First non-newspaper article ever published. Written for the now-defunct Hipster Manager in 2014.
In 1995, a genuinely really flipping hip team won the Champions League, beating AC Milan in the final at Vienna’s Ernst-Happel Stadion.
In a time before Russian gas companies smeared their advertisement all over the UEFA Champions League, Europe’s premier club competition in its current form was just a toddler, three years old to be exact.
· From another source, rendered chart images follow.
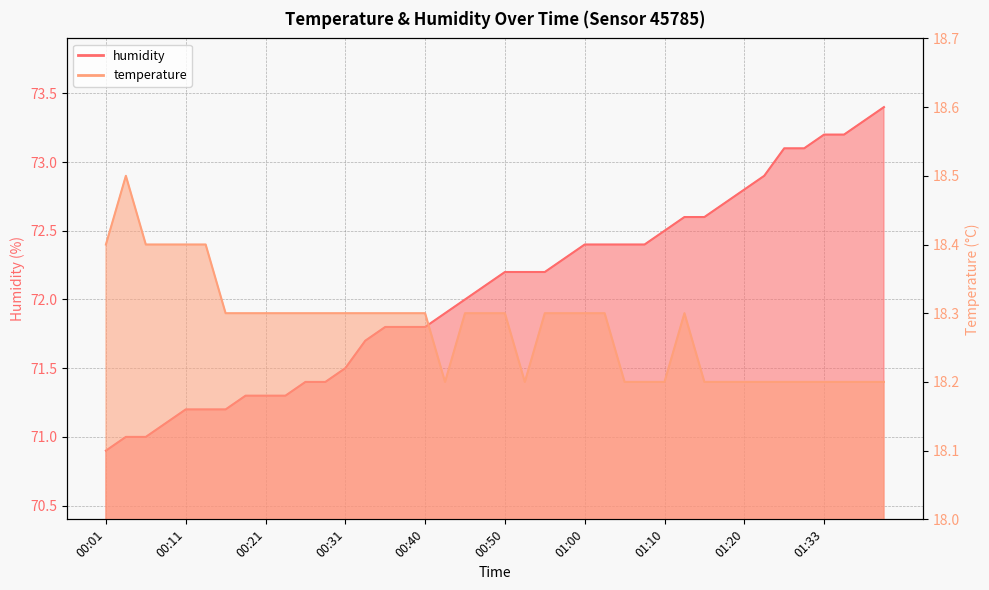

Which series has the largest total across all categories?

humidity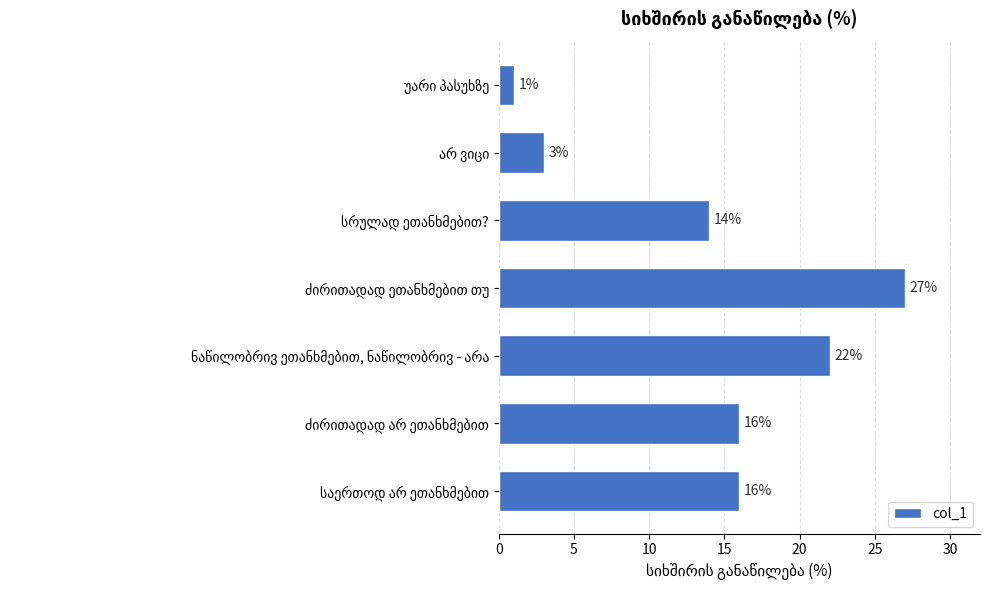

What is the difference between the maximum and minimum values?

26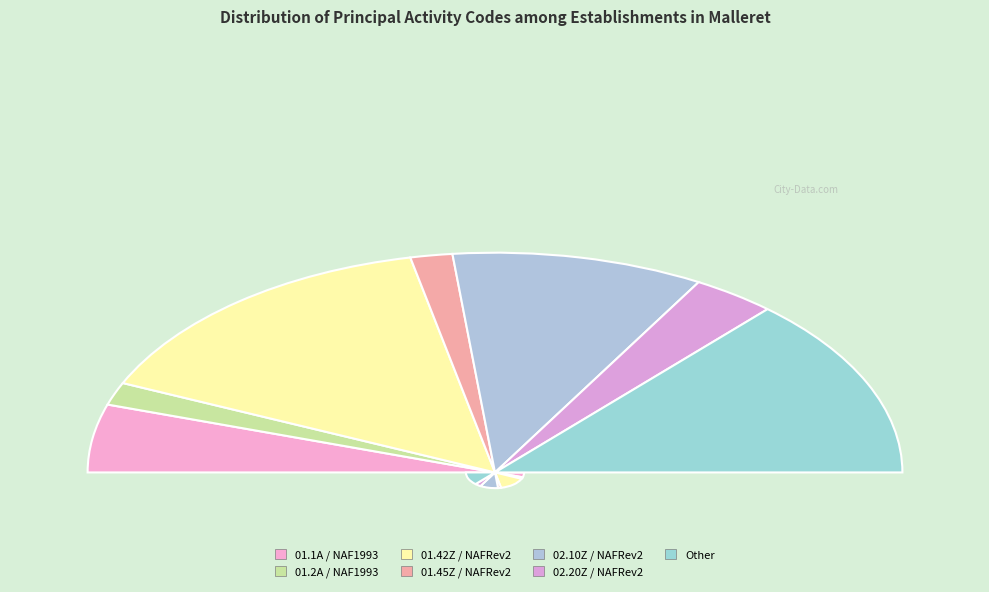

What is the change in value from 01.2A / NAF1993 to 01.42Z / NAFRev2?

+8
It was at this time that ‘Amsterdamsche Football Club Ajax’, undoubtedly one of the world’s most hipster affiliated clubs, rose to continental glory in the coolest of styles.
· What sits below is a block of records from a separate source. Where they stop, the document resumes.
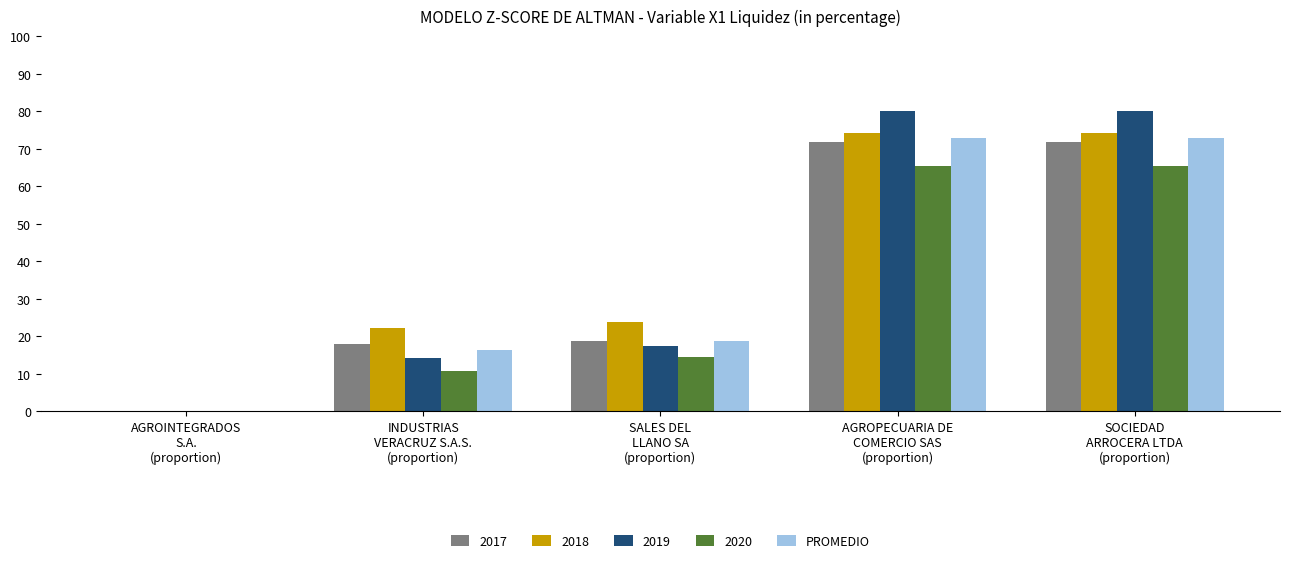

Are the bars horizontal?

No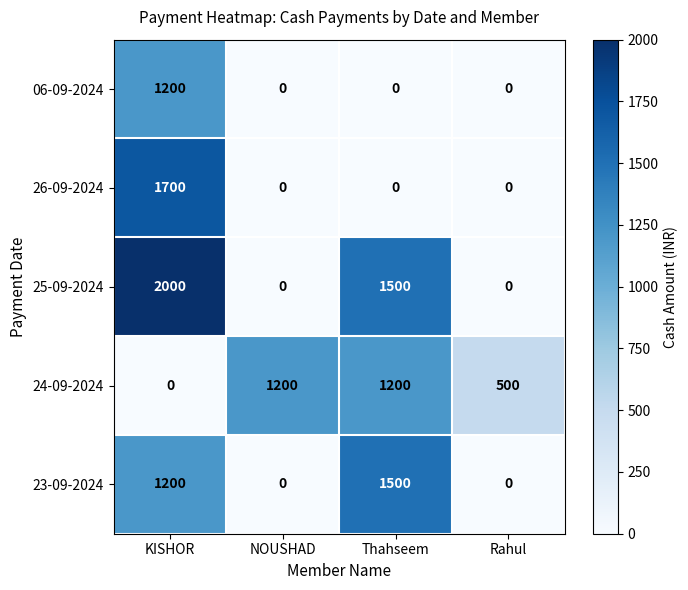

Which series has the widest spread of values?

25-09-2024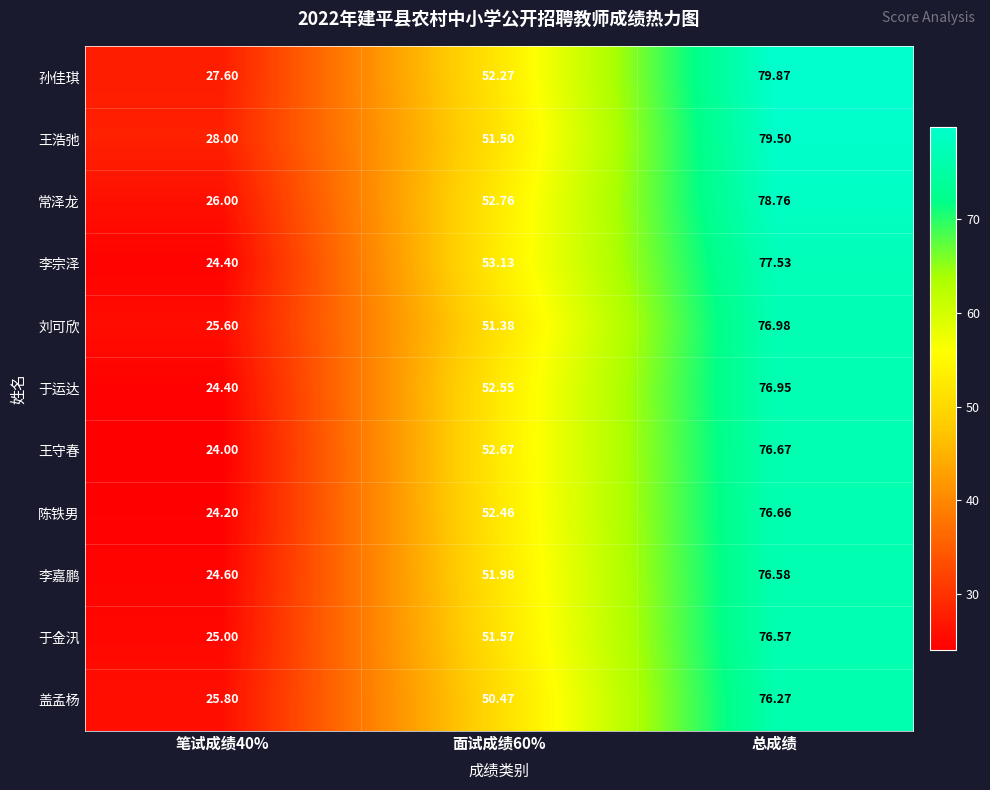

Which series has the largest total across all categories?

孙佳琪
A fresh-faced, ‘before he was cool’ Louis van Gaal was the manager, equipped with a squad to make football hipsters weak at their skinny-jean-covered knees, formatted into a beautiful, 3-4-3 diamond formation which is basically pornography for the Football Manager players among us.
The likeable and reliable Edwin van der Sar stood in goal, protected by a back three made up of everyone’s favourite kind of defenders, ball-playing ones. The skipper, Danny Blind, the Blind family’s coolest member as a result of Daley’s recent mainstream fame, swept up in a libero-fashion, with Michael Reiziger and Frank De Boer either side of him. Neither of whom were afraid to launch counter attacks onto the wings where one ‘Flying Dutchman’ and one ‘Flying Nigerian’ were operating the flanks – Marc Overmars and Finidi George respectively.
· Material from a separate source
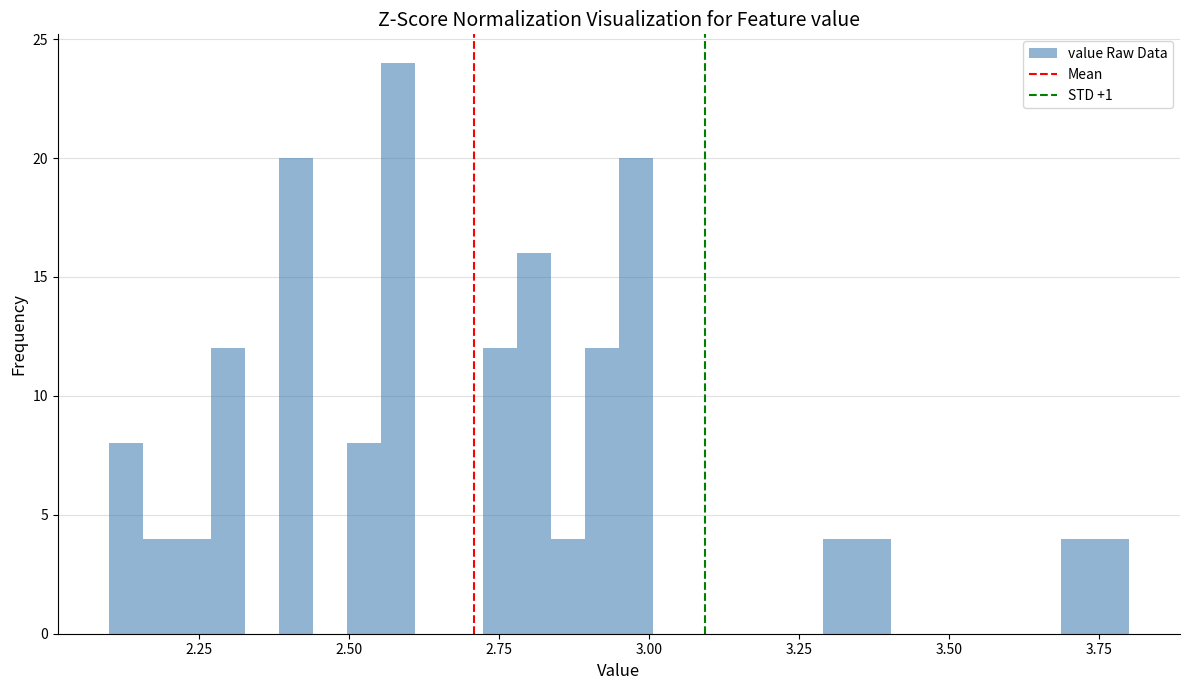

Around what value on the x-axis is the tallest bar? Give the approximate position of its centre, as read against the axis.

2.60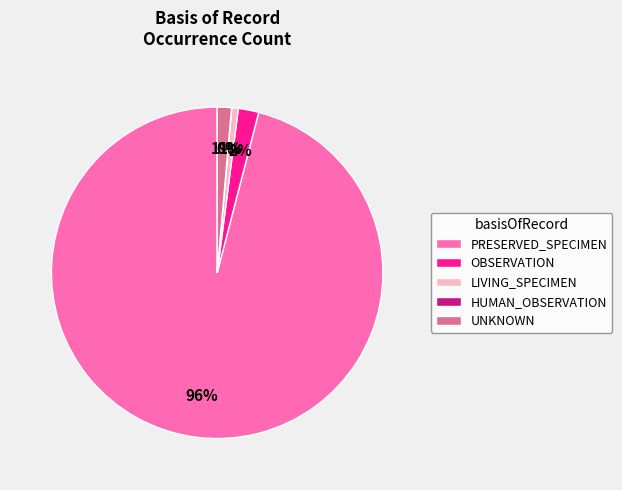

Between UNKNOWN and PRESERVED_SPECIMEN, which is larger?

PRESERVED_SPECIMEN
The two wingers’ pace can only really be justified by the football cliches of both ‘electric’ and/or ‘lightning’, and this mixed with the Youtube-montage-worthy skills of the pair make them two of the most enjoyable components of the suave squad.
But the jewel of the crown, if you’d be so kind as to pardon one’s pun, was the four-man-diamond midfield, involving each player as hip as the last. The second half of one of football’s finest double acts, Ronald de Boer, would usually hold one of the spaces, with his and others box-to-box mentality helping this side recapture the ‘Total Football’ swagger of Holland and Ajax in the 1970s, embodied by hipster community favourite, Johan Cruyff. Frank Rjikjard, a key part in Lionel Messi’s development in later years, and a man who spat in Rudi Voller’s hair in years previous was also present, alongside fellow dreadlock enthusiast and unanimously adored human, Clarence Seedorf. On occasion, a pre-glasses Edgar Davids would also feature, aiding the frequently aesthetically pleasing link up play with the attacking components of this stylish roster.
Occupying either the number ten role or the main striker position was a man whose hipster qualities are clear through his brilliantly niche title, as the ‘greatest Finnish footballer of all time.’ No, Sami Hyypia was not part of this squad, the title belongs to Jari Litmanen, whose six goals were crucial in Ajax’s ’95 Champions League campaign and include chips, half-volleys and top-corner finders a plenty.
It was Patrick Kluivert though, at the tender age of just eighteen who scored the winner in the final versus Milan (cue ‘What was I doing when I was 18?’), a fairytale story for another likeable player in this hip squad, who shared the responsibility of leading the line with another unquestionably cool forward, the ageless Nwankno Kanu, whose gangly yet co-ordinated frame proved another useful asset.
This Ajax team encapsulated everything that is cool about Dutch football, playing with heart-warming teamwork and togetherness, present both in build-up play and in celebration together, doing so in one of the most iconic kits of that decade as well, may I add.
To top this hipster tale off, how did they share the trophy on arrival back home from Vienna with their thousands of fans? The mandatory, over-used, open-top bus ride around the city centre? That would be too obvious. Instead, they took the famous trophy for a riverboat experience through Amsterdam’s canals.